● **WRITTEN INSTRUCTION**
Write out all of the records again, replacing "collectors" with "collected by" wherever it occurs and keeping every other part the same.

[Data items]

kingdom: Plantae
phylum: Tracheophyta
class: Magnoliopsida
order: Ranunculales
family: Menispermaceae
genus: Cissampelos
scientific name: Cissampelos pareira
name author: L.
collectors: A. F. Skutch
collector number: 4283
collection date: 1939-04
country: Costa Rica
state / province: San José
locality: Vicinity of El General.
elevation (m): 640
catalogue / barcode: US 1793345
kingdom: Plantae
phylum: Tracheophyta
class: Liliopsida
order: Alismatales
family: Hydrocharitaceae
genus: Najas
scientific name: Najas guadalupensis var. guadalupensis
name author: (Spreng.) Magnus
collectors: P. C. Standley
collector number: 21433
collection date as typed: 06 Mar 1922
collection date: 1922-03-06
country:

● **EXERCISE OUTPUT**
kingdom: Plantae
phylum: Tracheophyta
class: Magnoliopsida
order: Ranunculales
family: Menispermaceae
genus: Cissampelos
scientific name: Cissampelos pareira
name author: L.
collected by: A. F. Skutch
collector number: 4283
collection date: 1939-04
country: Costa Rica
state / province: San José
locality: Vicinity of El General.
elevation (m): 640
catalogue / barcode: US 1793345
kingdom: Plantae
phylum: Tracheophyta
class: Liliopsida
order: Alismatales
family: Hydrocharitaceae
genus: Najas
scientific name: Najas guadalupensis var. guadalupensis
name author: (Spreng.) Magnus
collected by: P. C. Standley
collector number: 21433
collection date as typed: 06 Mar 1922
collection date: 1922-03-06
country:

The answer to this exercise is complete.